産まれた使い魔
まだ眠ろうとしようとする眠気を揺さぶる朝の微睡みの中、僕はゆさゆさと誰かに起こされるように僕は身体を揺さぶられる。
「…………ですよ」
ゆさゆさと揺さぶられるが、僕はまだまだ眠たいので布団を被ってその起こそうとする攻撃に抵抗の意思を示す。
「…………朝ですよ、起きてください」
心にすっと入って来るような透き通った優しい声。起こそうとしているのに、その声を聞いていると安堵と共に眠気が襲ってくる。そんな綺麗で美しい声が僕の耳に響いてくる。
「…………起きてください!」
しかし、彼女は業を煮やしたのか、布団を奪われた。
守る物を奪われた僕は、強い朝日と朝の涼しげな寒さから僕は眼を覚ます。妹の二世に起こされていた事を思いつつ、僕はまだ寝ぼけていた状態の中から完全に覚醒した。そして目の前に現れた、僕を起こそうとしていた人物を見た。その女性は僕のパーティーメンバーの紅葉ではなく、ここには居ない姫やユリエル姫でも無かった。そして全く知らない人物と言う事でもなかった。
「お、おはようございます、朝比奈さん。いえ、ここはご、ごご、ご主人様とお呼びした方が宜しいのでしょうか?」
吸い込まれそうな紫色の瞳に、その瞳の下にはそれをさらに大人っぽくする泣き黒子が付けられている。肩の辺りまで伸びる質量たっぷりな赤い髪は燃え盛る炎のようにメラメラと逆立っていて、『ボン、キュッ、ボン』の分かりやすい擬音では言い表せないような『ボボン、キュッキュッ、ボボン』と言う他の美人のナイスバディの女性よりも遥かにも豊満な身体つきを持っている。その背中から生える2つの燃える大きな翼は燃え盛りながらも全く熱さは感じず、むしろ太陽のような温かさを感じる心温かな炎だった。

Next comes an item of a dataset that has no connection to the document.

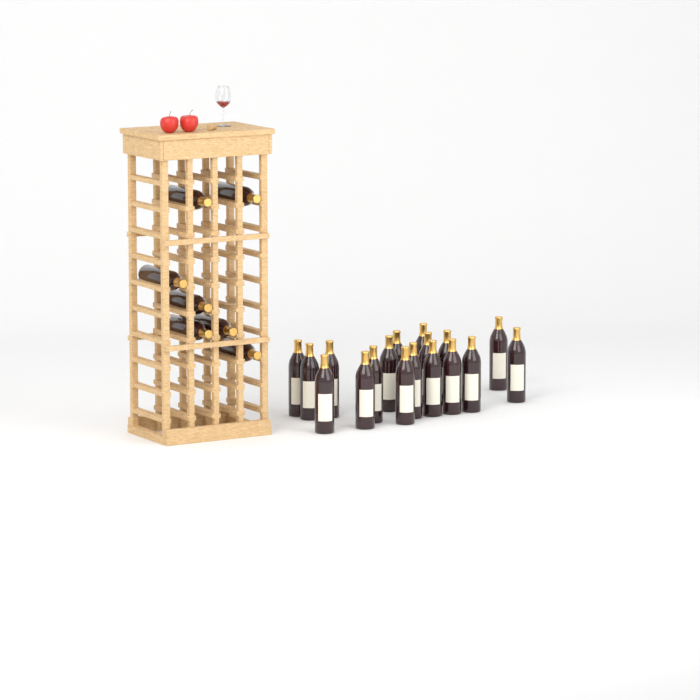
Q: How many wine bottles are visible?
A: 25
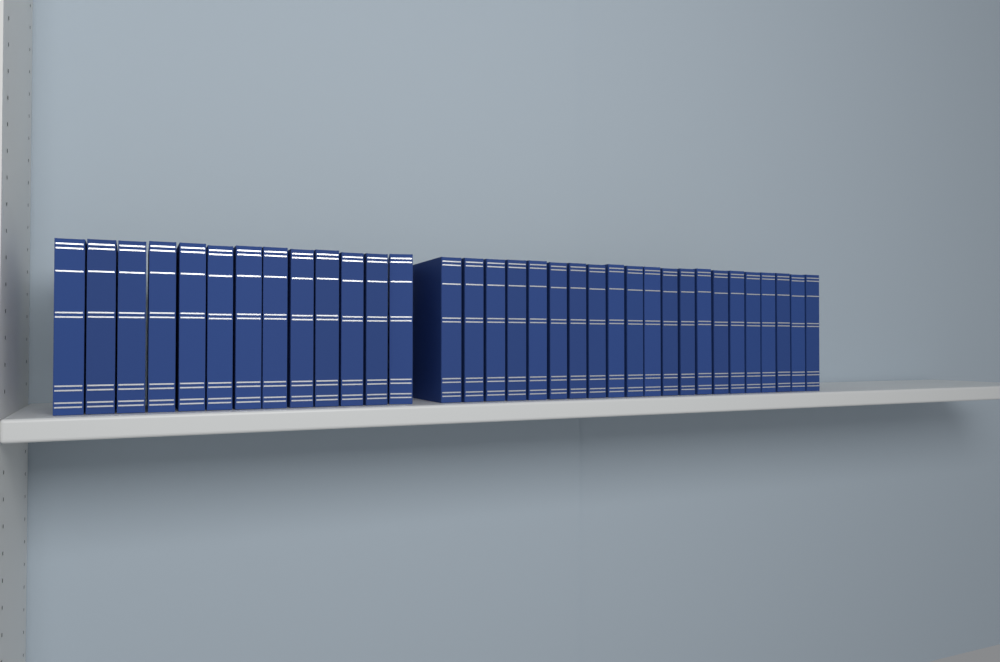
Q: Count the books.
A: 34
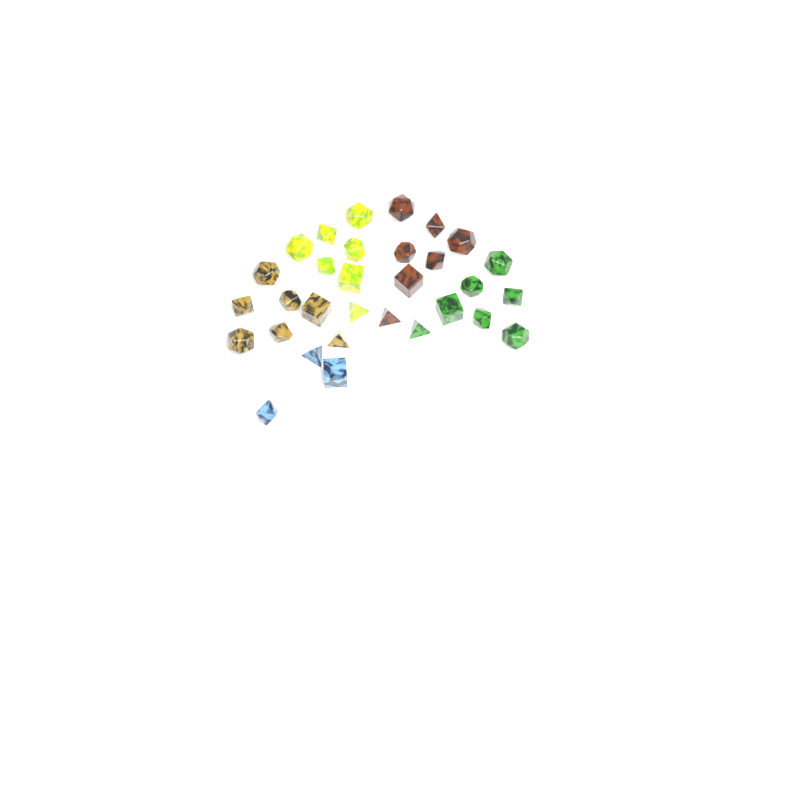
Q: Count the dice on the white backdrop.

着ているのもまた、浴衣ながらもその豊満な身体つきを隠しきれないような、今の彼女にぴったりの炎の模様が描かれた浴衣。
そんな彼女は僕達を見て、優しく声をかける。
「ひ、久しぶりですね。こ、この前会ったのは、精霊でしたけど」
「月裏さん……?」
なんだか緊張しながら言っている女性のは、姿は変われども見知った神様。月裏ラキナエルさんでした。
【朝比奈揺 Lv.22 種族;人間 職業;神殺しの二剣流 HP;580/580 MP;420/420 加護;ルルリエルの加護
紅葉 Lv.21 種族;リッチ 職業;希望の魔法使い HP;126/126 MP;7000/7000
月裏 Lv.1 種族;不死鳥 職業;拳士 Hp;50/50 MP;200/200】
ステータスを開くと、そこには確かに月裏さんの名前があり、きちんと情報が載っていた。
「まさか月裏さんが卵から産まれて来るとは……しかも不死鳥だなんて……」
「う、うん。で、でもレベルは1だけどね」
話を聞くと、あの卵の中には月裏さん……の分霊が入っており、その月裏さんの分霊と不死鳥の性質が融合して、昨日の『炎』の魔力ポットから大量の魔力を得て1晩で生まれて来たのだそうだ。
「け、けどね。2人に迷惑をかけないよう、私、すぐに強くなるから。そのために戦う相手はもう分かってるの」
ふん、と力強く言う月裏さん。その意思はやる気に満ち溢れており、心なしか翼の炎もなんだか先程よりも大きく燃え盛っている。
「相手が居るんですか? レベル1でも倒せるようなモンスターは、この辺りに居ましたっけ? 朝比奈さん?」
「……いや、レベルとは覚えてないけど、少なくとも居なかった。ここはやっぱり3人で一緒にやった方が良いでしょう」
「う、うん。そ、そうですね。朝比奈さん、それに紅葉さん。私をあの卵の中から出してくれたのにも関わらず、強くなるレベル上げに付き合わせて申し訳ありません。このご恩は、いつか返させていただきます」
ぺこり、と綺麗に頭を下げる月裏さん。その所作には一切の無駄が無く、堂々として綺麗だった。その動きに惚けていた僕と紅葉を見て、
「えっ、えっ? こ、これじゃあだめですか? じゃあ、今はお金も、力もありませんから、ここはか、かか、身体で払うしかないんでしょうか?」
と眼を回しながら可笑しな事を言う月裏さん。そう言いながら服を脱いでその豊満で美しい乳房を晒すのを何とか僕達は慌てて防いだのであった。